O Parlamento Europeu defende a adoção de uma lei da União Europeia que garanta aos trabalhadores o direito a desligar do trabalho, sem com isso sofrerem qualquer retaliação.

Na iniciativa legislativa aprovada recentemente, com 472 votos a favor, 126 contra e 83 abstenções, os eurodeputados apelam à Comissão Europeia que proponha uma lei que permita a quem trabalhe por meios digitais desligar os aparelhos fora do horário de trabalho.

A lei deverá também definir os requisitos mínimos do teletrabalho e clarificar as condições de trabalho, o horário e os períodos de descanso.
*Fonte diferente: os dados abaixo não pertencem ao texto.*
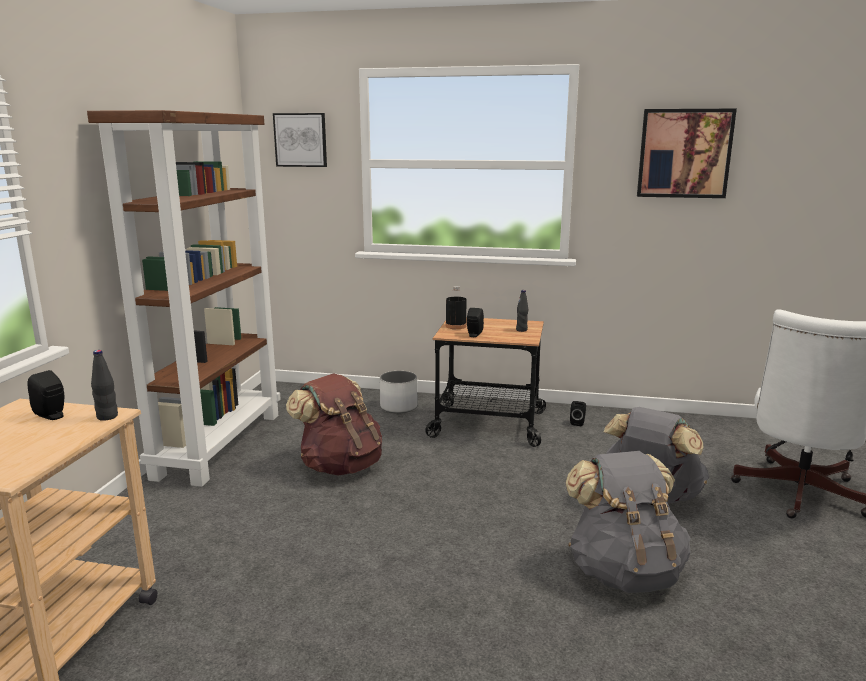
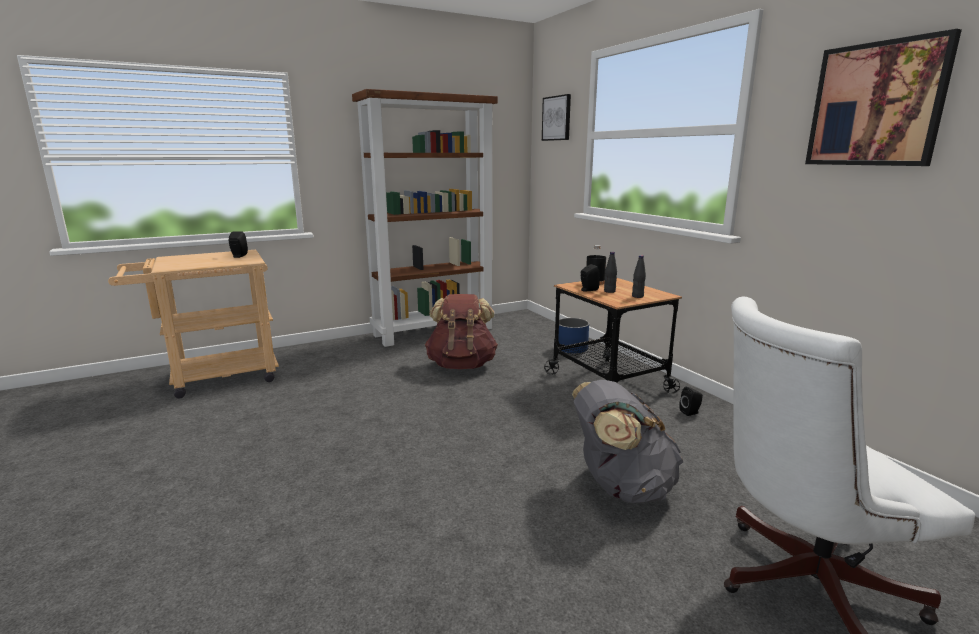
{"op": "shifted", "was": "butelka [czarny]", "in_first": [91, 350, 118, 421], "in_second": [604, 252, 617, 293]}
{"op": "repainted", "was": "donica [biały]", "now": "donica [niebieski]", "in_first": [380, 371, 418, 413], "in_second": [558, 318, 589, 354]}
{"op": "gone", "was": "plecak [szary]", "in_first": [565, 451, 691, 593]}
Os eurodeputados consideram o direito a desligar um direito fundamental, que permite que os trabalhadores se abstenham de desempenhar tarefas relacionadas com o trabalho – como telefonemas, mensagens de correio eletrónico e outras comunicações digitais – fora do seu horário laboral, incluindo férias e outros tipos de licença.

Os Estados-membros são encorajados a tomar todas as medidas necessárias para permitir o exercício desse direito aos trabalhadores, nomeadamente através de acordos coletivos de trabalho e para garantir que os trabalhadores não serão alvo de discriminação ou retaliação por parte dos empregadores.

Os eurodeputados afirmam que a utilização crescente de ferramentas digitais para fins profissionais deu origem a uma cultura do “sempre ligado”, com um impacto negativo no equilíbrio entre a vida pessoal, familiar e profissional dos trabalhadores.